Turns out, the United States had actually hacked into North Korean computer networks back in 2010, giving the government more confidence in their determination of the situation. The NYT reports that the NSA used Chinese networks to route themselves into North Korean computer systems
The force was sent into Korean data networks at a time when North Korea was growing its cyber-intelligence unit (recently reported numbers put the program at 6,000 people) and planning to use cyber-hacking as a means to steal other government information and attack other nations.
U.S. “beacons”, meant to map computer networks and alert the U.S. to suspect activity, were integral in the President’s decision to accuse North Korea publicly for the Sony attack, according to anonymous government officials who spoke to the NYT.
This begs the question: why wasn’t the NSA able to prevent the Sony hack altogether?
The NYT sources claim that North Korea’s original entry into the Sony system, in the form of spear phishing attacks (which use email to trick users into giving up sensitive information or passwords) was relatively normal.

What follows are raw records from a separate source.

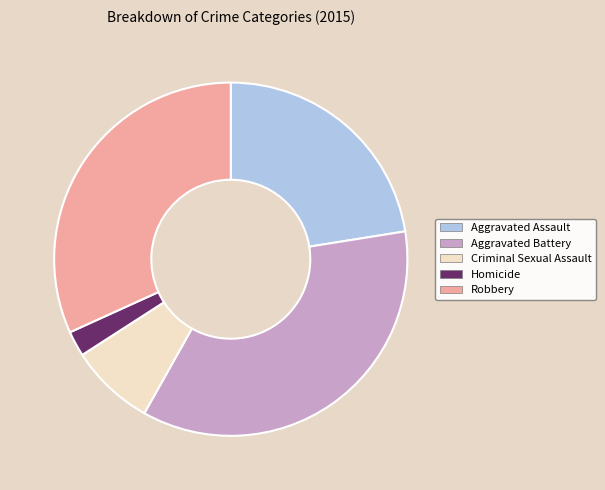

The Homicide slice represents 16% of the pie. True or false?

False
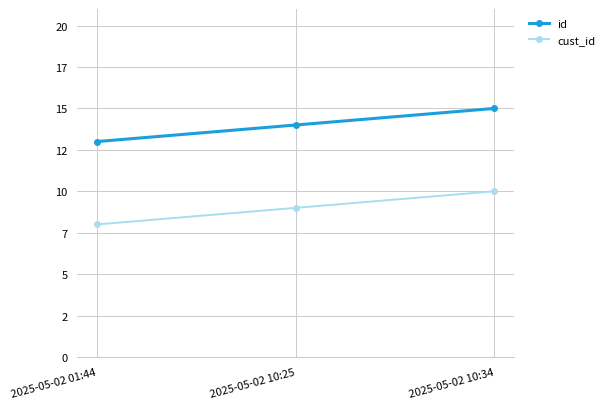

What are all the series names shown in the legend?

id, cust_id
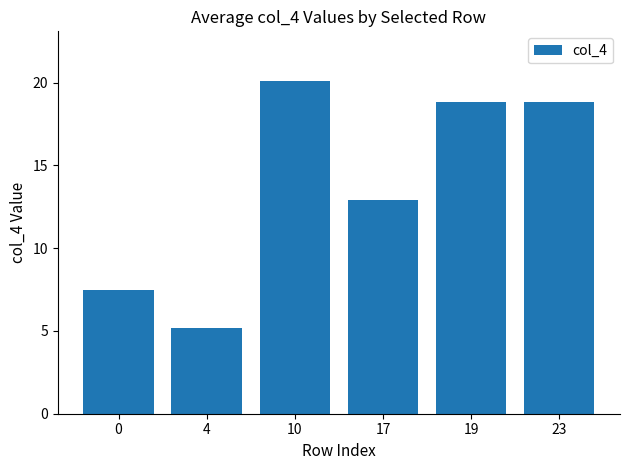

Between 10 and 23, which is larger?

10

One official who was involved in the investigation told the NYT that the North Korean hackers “were incredibly careful, and patient” in their early attack, waiting until they had troves of confidential or sensitive data to either leak or destroy.
Officials say that North Korea spent up to two months quietly inspecting the guts of Sony’s servers, until late November when the hackers went public with their first batch of data. The leaks continued, and included specific threats about a film called “The Interview” (featuring James Franco and Seth Rogen) which depicts the brutal (fictional) assassination of North Korean leader Kim Jung-Un.
Shortly after, President Obama addressed the nation and publicly accused North Korea for the hack, promising retaliation. The NYT suggests that this is the first time an American president has accused another country of a cyber-attack against American citizens.
The NSA has been under scrutiny from the American public since Edward Snowden leaked troves of data confirming that the NSA was using surveillance to monitor the digital activity of everyday American citizens. This latest revelation from government officials seems to try to change the optics of the organization, though it’s unclear if the NSA’s espionage against North Korea will soothe or confirm Americans’ concerns.